Addition modulo $1$ defines a group structure on the halfopen unit interval $[0,1)$. Obviously, this construction does not work if one starts with $[0,1]$ instead of $[0,1)$.
Is it possible to extend addition on $[0,1]$ to a group operation? More precisely:
Does there exist a binary operation $\ast: [0,1]^2 \to [0,1]$ such that $a \ast b = a+b$ whenever $a+b \leq 1$ and such that $([0,1],\ast)$ is a group?
Clearly, if this is the case then $0$ should be the neutral element. However, we did not make much progress beyond this. This question came up when trying to invent exercises for a group theory course. I do not know what the answer is.
There is no such operation, continuous or not.
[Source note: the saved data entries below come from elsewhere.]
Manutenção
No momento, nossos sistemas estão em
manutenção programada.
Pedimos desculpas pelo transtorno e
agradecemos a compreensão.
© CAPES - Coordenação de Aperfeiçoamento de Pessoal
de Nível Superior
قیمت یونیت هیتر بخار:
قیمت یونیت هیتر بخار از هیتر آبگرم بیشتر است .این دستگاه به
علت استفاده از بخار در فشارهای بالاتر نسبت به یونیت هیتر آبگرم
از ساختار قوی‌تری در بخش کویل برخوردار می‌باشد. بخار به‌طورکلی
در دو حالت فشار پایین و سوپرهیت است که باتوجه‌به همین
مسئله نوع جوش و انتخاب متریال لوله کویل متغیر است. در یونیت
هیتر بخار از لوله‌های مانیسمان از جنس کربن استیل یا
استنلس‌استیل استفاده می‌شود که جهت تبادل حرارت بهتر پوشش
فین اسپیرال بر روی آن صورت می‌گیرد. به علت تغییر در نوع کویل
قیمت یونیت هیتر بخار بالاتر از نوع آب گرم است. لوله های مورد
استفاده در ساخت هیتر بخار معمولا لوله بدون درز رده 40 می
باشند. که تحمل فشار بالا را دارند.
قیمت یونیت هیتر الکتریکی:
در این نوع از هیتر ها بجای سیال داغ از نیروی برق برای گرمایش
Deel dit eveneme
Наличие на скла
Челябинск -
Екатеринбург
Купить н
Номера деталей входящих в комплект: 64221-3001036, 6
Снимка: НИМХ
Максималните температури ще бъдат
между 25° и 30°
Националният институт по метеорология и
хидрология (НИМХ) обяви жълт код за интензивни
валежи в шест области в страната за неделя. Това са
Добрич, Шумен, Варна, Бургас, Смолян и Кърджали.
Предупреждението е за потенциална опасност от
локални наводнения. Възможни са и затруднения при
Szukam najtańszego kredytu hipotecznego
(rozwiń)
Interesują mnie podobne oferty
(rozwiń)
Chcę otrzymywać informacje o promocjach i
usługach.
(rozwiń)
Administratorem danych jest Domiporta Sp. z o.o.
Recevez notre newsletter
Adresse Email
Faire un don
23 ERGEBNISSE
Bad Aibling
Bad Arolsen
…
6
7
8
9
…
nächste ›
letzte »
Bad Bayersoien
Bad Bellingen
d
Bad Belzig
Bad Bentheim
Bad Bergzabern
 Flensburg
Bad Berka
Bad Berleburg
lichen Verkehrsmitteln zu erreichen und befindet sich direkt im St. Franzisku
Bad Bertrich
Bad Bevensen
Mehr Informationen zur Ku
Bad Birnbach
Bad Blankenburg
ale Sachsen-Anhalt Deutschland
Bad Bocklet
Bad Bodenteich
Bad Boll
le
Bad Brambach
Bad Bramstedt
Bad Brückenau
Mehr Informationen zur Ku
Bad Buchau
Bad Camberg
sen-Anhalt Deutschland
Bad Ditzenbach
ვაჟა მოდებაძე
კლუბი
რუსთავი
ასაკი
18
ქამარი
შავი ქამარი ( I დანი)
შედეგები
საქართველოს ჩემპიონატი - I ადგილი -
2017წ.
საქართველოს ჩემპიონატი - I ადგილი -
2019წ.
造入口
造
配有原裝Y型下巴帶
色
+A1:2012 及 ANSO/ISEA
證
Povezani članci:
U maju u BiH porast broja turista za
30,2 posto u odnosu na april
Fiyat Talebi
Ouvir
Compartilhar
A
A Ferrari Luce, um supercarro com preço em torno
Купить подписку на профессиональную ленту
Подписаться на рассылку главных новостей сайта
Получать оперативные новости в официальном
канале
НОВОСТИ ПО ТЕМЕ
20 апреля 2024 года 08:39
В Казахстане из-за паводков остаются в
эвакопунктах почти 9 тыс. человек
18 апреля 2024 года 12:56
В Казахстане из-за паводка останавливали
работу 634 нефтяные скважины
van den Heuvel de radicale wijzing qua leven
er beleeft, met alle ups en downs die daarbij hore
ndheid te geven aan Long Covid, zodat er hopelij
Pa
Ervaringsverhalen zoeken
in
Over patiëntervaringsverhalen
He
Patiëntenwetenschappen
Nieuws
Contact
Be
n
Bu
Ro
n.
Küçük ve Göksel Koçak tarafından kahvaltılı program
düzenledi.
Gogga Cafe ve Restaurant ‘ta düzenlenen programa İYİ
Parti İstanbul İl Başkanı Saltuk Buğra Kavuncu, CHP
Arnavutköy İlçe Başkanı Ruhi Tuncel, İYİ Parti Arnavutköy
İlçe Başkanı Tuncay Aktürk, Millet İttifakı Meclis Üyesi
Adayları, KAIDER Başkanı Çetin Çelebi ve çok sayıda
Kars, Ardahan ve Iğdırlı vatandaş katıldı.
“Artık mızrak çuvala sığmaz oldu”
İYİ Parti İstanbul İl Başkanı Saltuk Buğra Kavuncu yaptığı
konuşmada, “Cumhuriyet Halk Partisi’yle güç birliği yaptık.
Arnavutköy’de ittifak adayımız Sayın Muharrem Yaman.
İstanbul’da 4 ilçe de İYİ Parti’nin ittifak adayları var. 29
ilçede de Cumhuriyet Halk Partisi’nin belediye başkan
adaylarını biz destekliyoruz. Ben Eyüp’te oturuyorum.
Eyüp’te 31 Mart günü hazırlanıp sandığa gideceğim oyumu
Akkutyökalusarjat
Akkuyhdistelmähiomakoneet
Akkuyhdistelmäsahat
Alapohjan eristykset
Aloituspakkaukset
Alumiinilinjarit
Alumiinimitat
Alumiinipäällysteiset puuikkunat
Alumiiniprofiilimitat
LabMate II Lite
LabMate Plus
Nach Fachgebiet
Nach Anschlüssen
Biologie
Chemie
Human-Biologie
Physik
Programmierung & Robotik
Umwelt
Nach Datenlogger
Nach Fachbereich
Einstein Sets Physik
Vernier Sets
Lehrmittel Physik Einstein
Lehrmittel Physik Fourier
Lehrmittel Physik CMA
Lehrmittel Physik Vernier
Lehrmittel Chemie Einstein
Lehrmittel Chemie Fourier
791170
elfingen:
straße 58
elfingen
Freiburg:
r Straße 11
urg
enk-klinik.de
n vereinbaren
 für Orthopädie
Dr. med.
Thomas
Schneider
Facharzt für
Observe that if $a,b\in [0,1]$ are such that $a+b>1$, then $$ a*b = 1*(a+b-1) .\quad\quad\quad\quad (1) $$
To see this, just write $$ b=(1-a)+(a+b-1)=(1-a)*(a+b-1) ; $$ this gives (1) after multiplication by $a$.
Now fix $a$ and consider $a*x$, $0\le x\le 1$. This defines a bijection on $[0,1]$, and since $0\le x\le 1-a$ gets mapped bijectively onto $[a,1]$, it follows that $x\mapsto 1*(a+x-1)$ must map $(1-a,1]$ bijectively onto $[0,a)$.
Equivalently, $y\mapsto 1*y$ must map $(0,a]$ bijectively onto $[0,a)$, but this isn't working because now the $y$ with $1*y=0$ would have to be in $(0,a]$ for all $a>0$.